Ryan A Lafferty, Laura M McShane, Zara J Franklin, Peter R Flatt, Finbarr P M O’Harte, and Nigel Irwin
Discerning modification to the amino acid sequence of native glucagon can generate specific glucagon receptor (GCGR) antagonists, that include desHis1Pro4Glu9-glucagon and the acylated form desHis1Pro4Glu9(Lys12PAL)-glucagon. In the current study, we have evaluated the metabolic benefits of once-daily injection of these peptide-based GCGR antagonists for 18 days in insulin-resistant high-fat-fed (HFF) mice with streptozotocin (STZ)-induced insulin deficiency, namely HFF-STZ mice. Administration of desHis1Pro4Glu9-glucagon moderately (P < 0.05) decreased STZ-induced elevations of food intake. Body weight was not different between groups of HFF-STZ mice and both treatment interventions delayed (P < 0.05) the onset of hyperglycaemia. The treatments reduced (P < 0.05–P < 0.001) circulating and pancreatic glucagon, whilst desHis1Pro4Glu9(Lys12PAL)-glucagon also substantially increased (P < 0.001) pancreatic insulin stores. Oral glucose tolerance was appreciably improved (P < 0.05) by both antagonists, despite the lack of augmentation of glucose-stimulated insulin release. Interestingly, positive effects on i.p. glucose tolerance were less obvious suggesting important beneficial effects on gut function.
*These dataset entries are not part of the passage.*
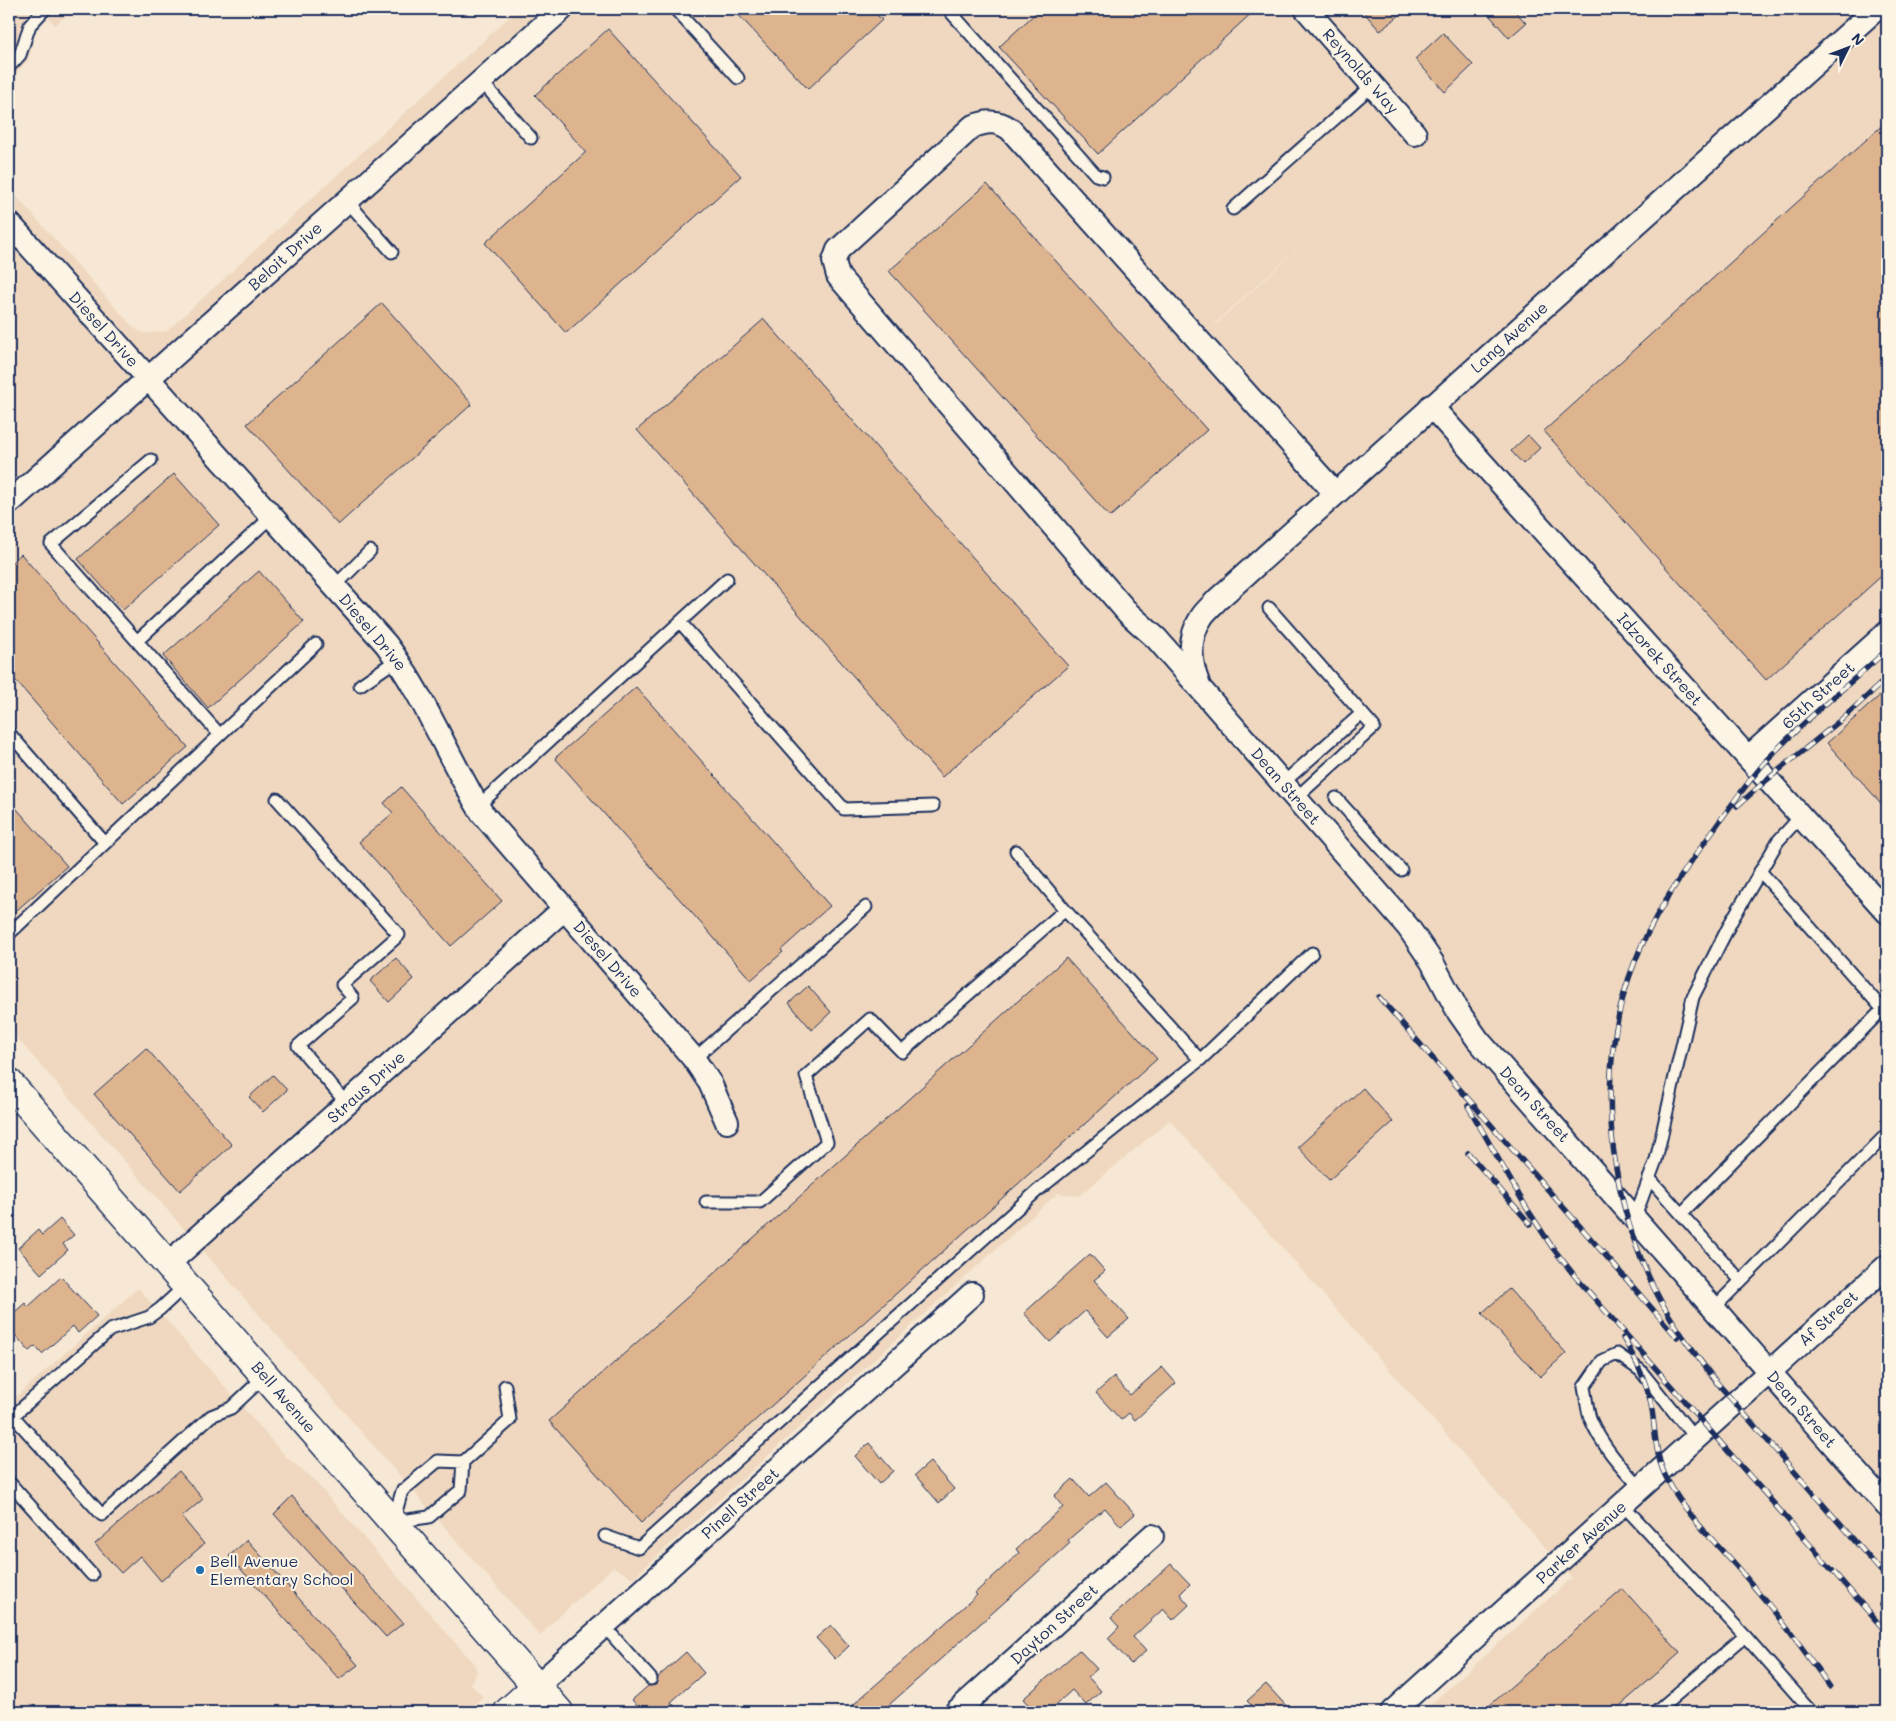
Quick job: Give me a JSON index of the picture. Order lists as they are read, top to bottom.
{
  "streets": {
    "main road": ["Bell Avenue", "Pinell Street"],
    "street": [
      "Reynolds Way",
      "Beloit Drive",
      "Diesel Drive",
      "Lang Avenue",
      "Idzorek Street",
      "65th Street",
      "Dean Street",
      "Straus Drive",
      "Af Street",
      "Parker Avenue",
      "Dayton Street"
    ]
  },
  "crossings": [
    ["Beloit Drive", "Diesel Drive"],
    ["Diesel Drive", "Straus Drive"],
    ["Lang Avenue", "Idzorek Street"],
    ["Lang Avenue", "Dean Street"],
    ["Idzorek Street", "65th Street"],
    ["Dean Street", "Af Street"],
    ["Dean Street", "Parker Avenue"],
    ["Straus Drive", "Bell Avenue"],
    ["Af Street", "Parker Avenue"],
    ["Bell Avenue", "Pinell Street"]
  ],
  "places": ["Bell Avenue Elementary School"],
  "north": "top right"
}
Metabolic benefits were accompanied by decreased (P < 0.05–P < 0.01) locomotor activity and increases (P < 0.001) in energy expenditure and respiratory exchange ratio in both treatment groups. In addition, desHis1Pro4Glu9-glucagon increased (P < 0.01–P < 0.001) O2 consumption and CO2 production. Together, these data provide further evidence that peptidic GCGR antagonists are effective treatment options for obesity-driven forms of diabetes, even when accompanied by insulin deficiency.